What is being asked: What you return must be the lines of the data that hold the word "related".

Record excerpts:
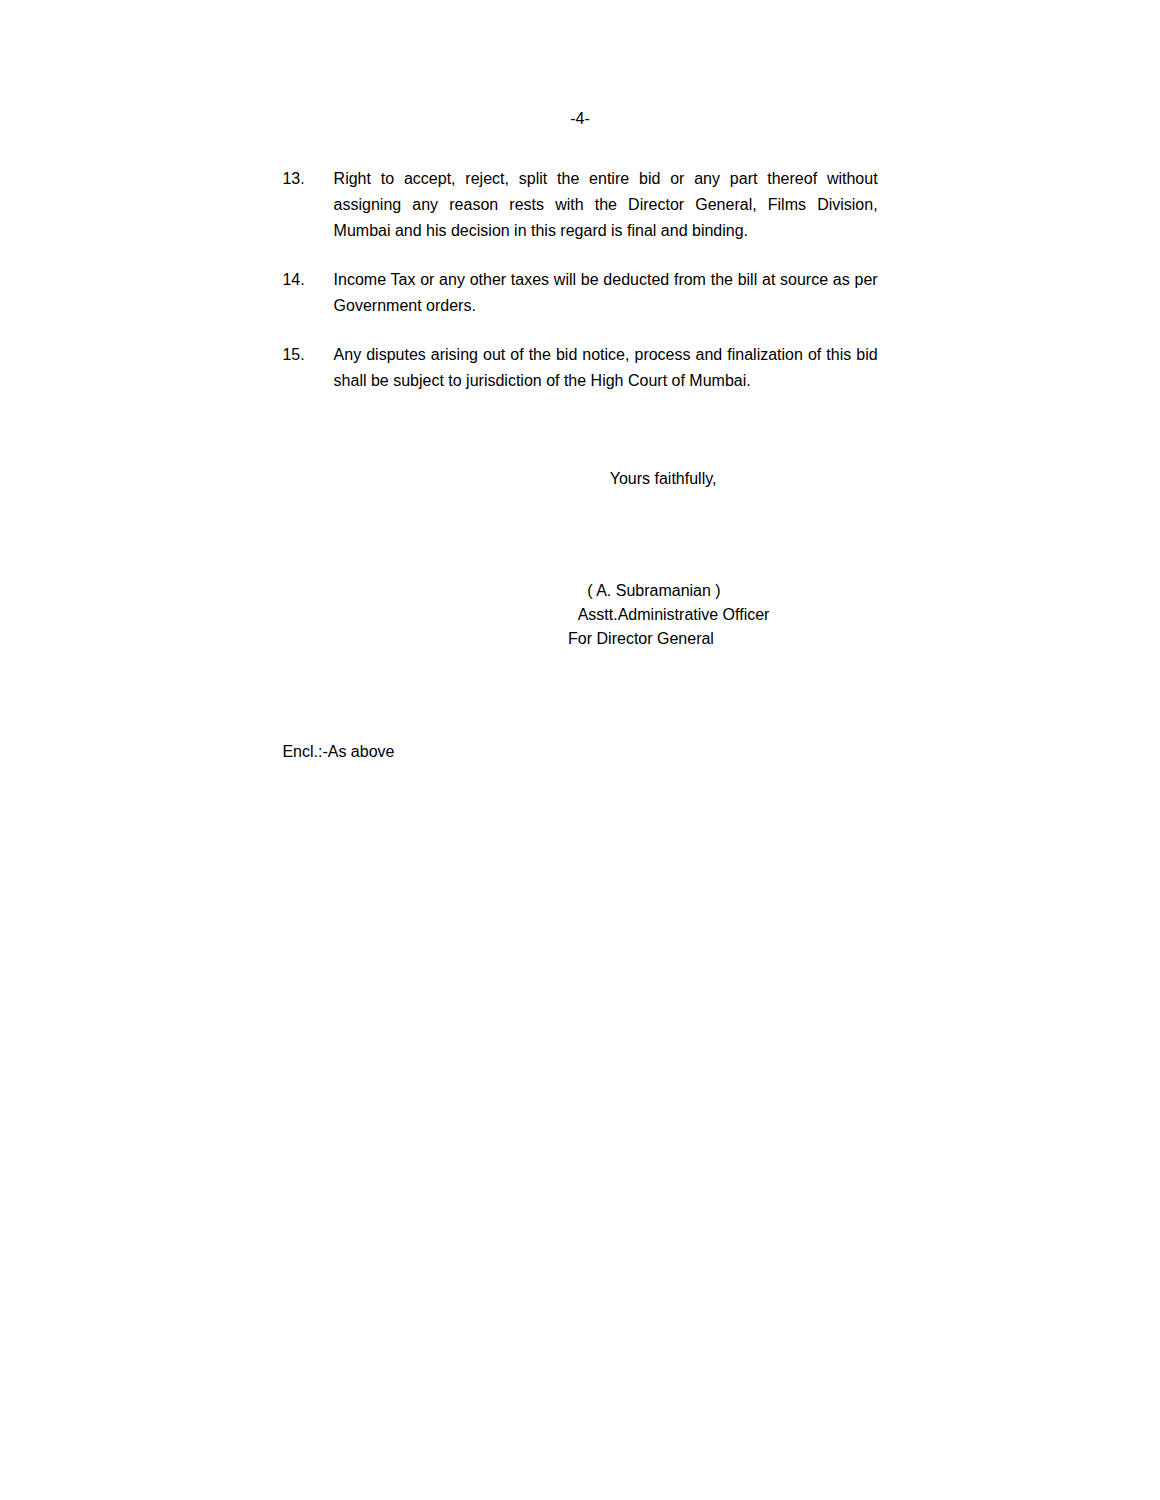-4-
13.
Right to accept, reject, split the entire bid or any part thereof without assigning any reason rests with the Director General, Films Division, Mumbai and his decision in this regard is final and binding.
14.
Income Tax or any other taxes will be deducted from the bill at source as per Government orders.
15.
Any disputes arising out of the bid notice, process and finalization of this bid shall be subject to jurisdiction of the High Court of Mumbai.
Yours faithfully,
( A. Subramanian )
Asstt.Administrative Officer
For Director General
Encl.:-As above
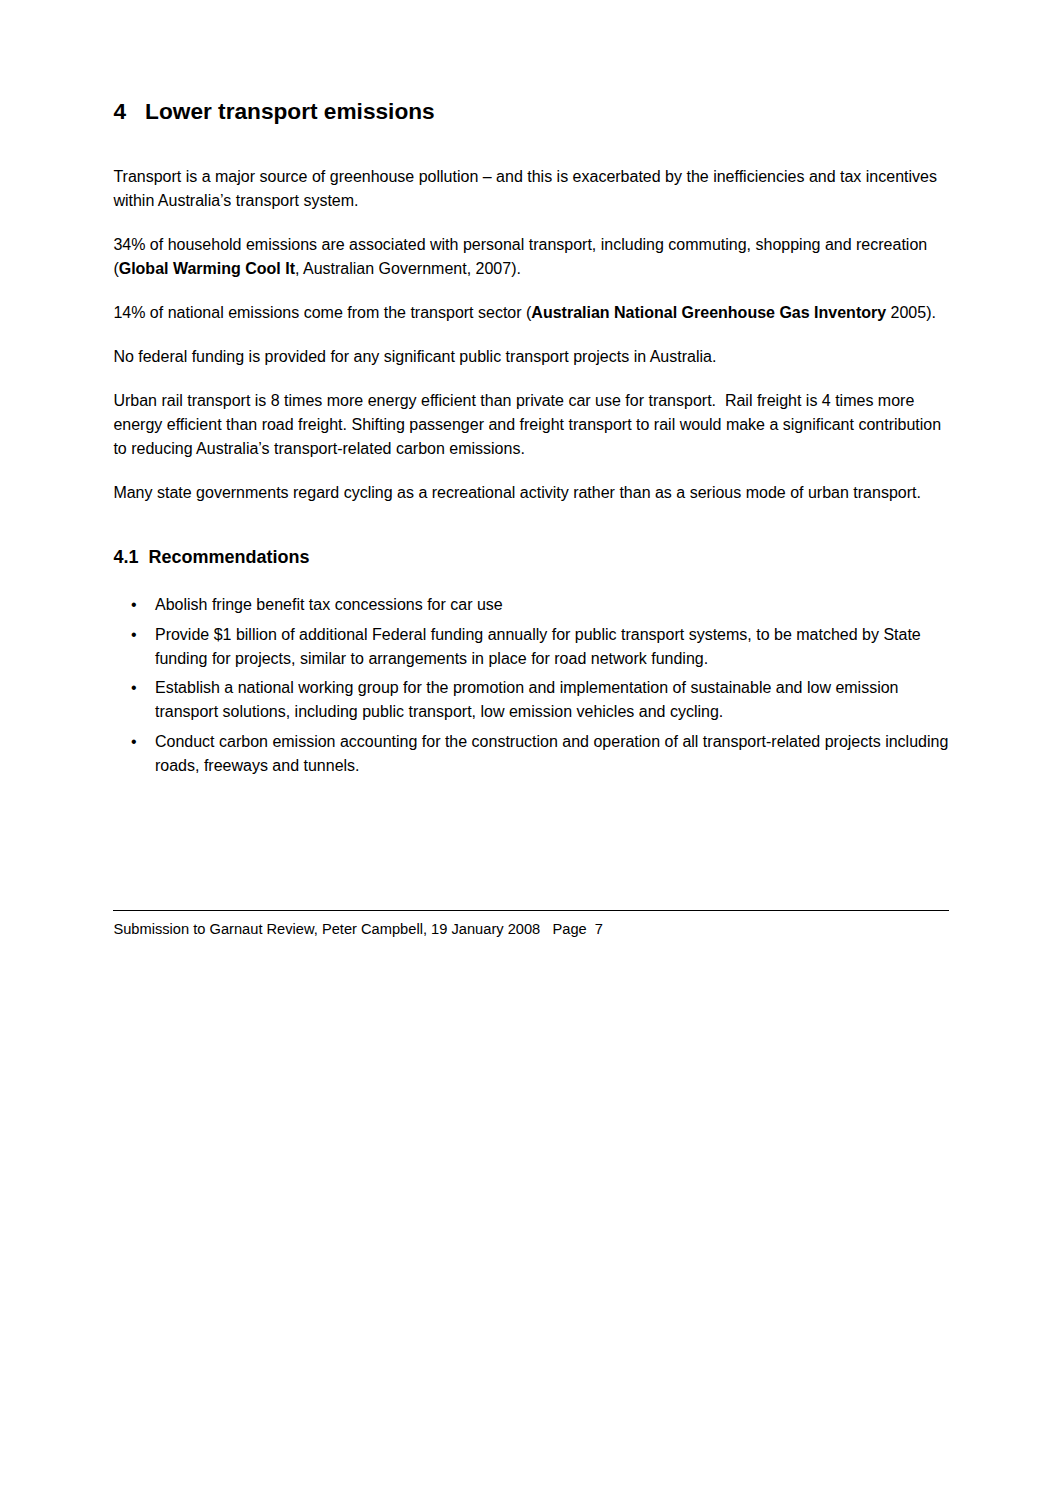4 Lower transport emissions
Transport is a major source of greenhouse pollution – and this is exacerbated by the inefficiencies and tax incentives within Australia’s transport system.
34% of household emissions are associated with personal transport, including commuting, shopping and recreation (Global Warming Cool It, Australian Government, 2007).
14% of national emissions come from the transport sector (Australian National Greenhouse Gas Inventory 2005).
No federal funding is provided for any significant public transport projects in Australia.
Urban rail transport is 8 times more energy efficient than private car use for transport. Rail freight is 4 times more energy efficient than road freight. Shifting passenger and freight transport to rail would make a significant contribution to reducing Australia’s transport-related carbon emissions.
Many state governments regard cycling as a recreational activity rather than as a serious mode of urban transport.
4.1 Recommendations
Abolish fringe benefit tax concessions for car use
Provide $1 billion of additional Federal funding annually for public transport systems, to be matched by State funding for projects, similar to arrangements in place for road network funding.
Establish a national working group for the promotion and implementation of sustainable and low emission transport solutions, including public transport, low emission vehicles and cycling.
Conduct carbon emission accounting for the construction and operation of all transport-related projects including roads, freeways and tunnels.
Submission to Garnaut Review, Peter Campbell, 19 January 2008 Page 7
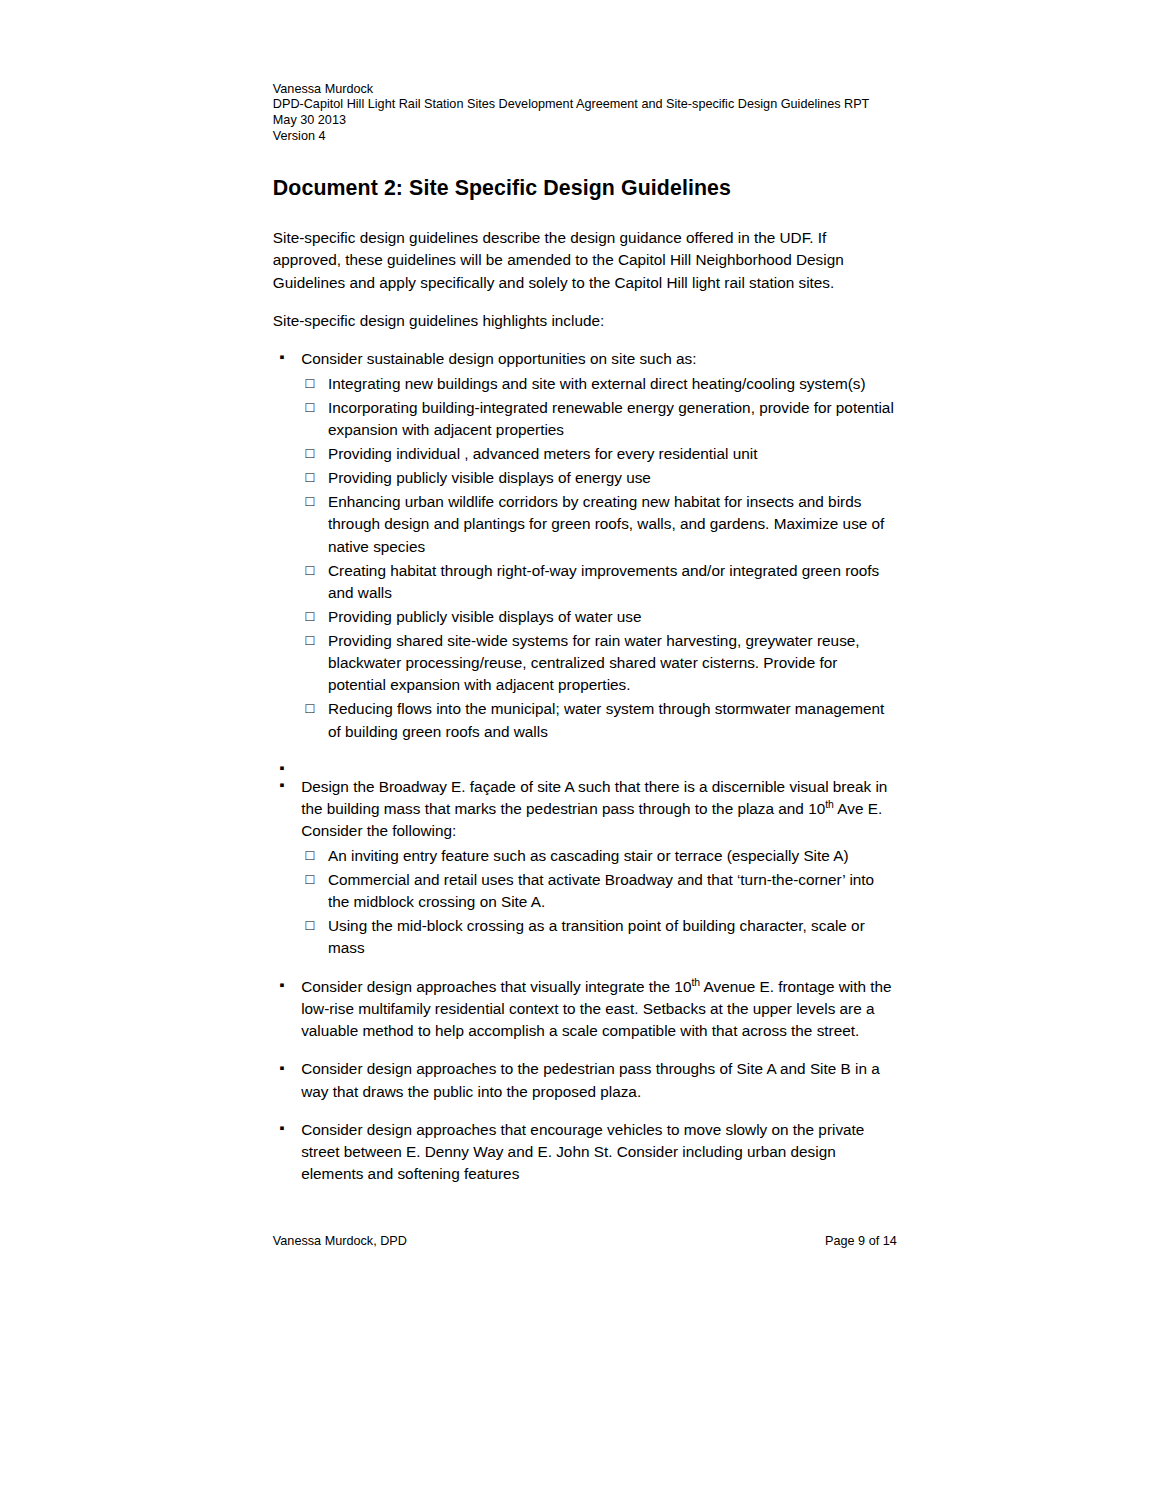Vanessa Murdock
DPD-Capitol Hill Light Rail Station Sites Development Agreement and Site-specific Design Guidelines RPT
May 30 2013
Version 4
Document 2: Site Specific Design Guidelines
Site-specific design guidelines describe the design guidance offered in the UDF. If approved, these guidelines will be amended to the Capitol Hill Neighborhood Design Guidelines and apply specifically and solely to the Capitol Hill light rail station sites.
Site-specific design guidelines highlights include:
Consider sustainable design opportunities on site such as:
Integrating new buildings and site with external direct heating/cooling system(s)
Incorporating building-integrated renewable energy generation, provide for potential expansion with adjacent properties
Providing individual , advanced meters for every residential unit
Providing publicly visible displays of energy use
Enhancing urban wildlife corridors by creating new habitat for insects and birds through design and plantings for green roofs, walls, and gardens. Maximize use of native species
Creating habitat through right-of-way improvements and/or integrated green roofs and walls
Providing publicly visible displays of water use
Providing shared site-wide systems for rain water harvesting, greywater reuse, blackwater processing/reuse, centralized shared water cisterns. Provide for potential expansion with adjacent properties.
Reducing flows into the municipal; water system through stormwater management of building green roofs and walls
Design the Broadway E. façade of site A such that there is a discernible visual break in the building mass that marks the pedestrian pass through to the plaza and 10th Ave E.
Consider the following:
An inviting entry feature such as cascading stair or terrace (especially Site A)
Commercial and retail uses that activate Broadway and that ‘turn-the-corner’ into the midblock crossing on Site A.
Using the mid-block crossing as a transition point of building character, scale or mass
Consider design approaches that visually integrate the 10th Avenue E. frontage with the low-rise multifamily residential context to the east. Setbacks at the upper levels are a valuable method to help accomplish a scale compatible with that across the street.
Consider design approaches to the pedestrian pass throughs of Site A and Site B in a way that draws the public into the proposed plaza.
Consider design approaches that encourage vehicles to move slowly on the private street between E. Denny Way and E. John St. Consider including urban design elements and softening features
Vanessa Murdock, DPD Page 9 of 14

Response below:
Urban rail transport is 8 times more energy efficient than private car use for transport. Rail freight is 4 times more energy efficient than road freight. Shifting passenger and freight transport to rail would make a significant contribution to reducing Australia’s transport-related carbon emissions.
Conduct carbon emission accounting for the construction and operation of all transport-related projects including roads, freeways and tunnels.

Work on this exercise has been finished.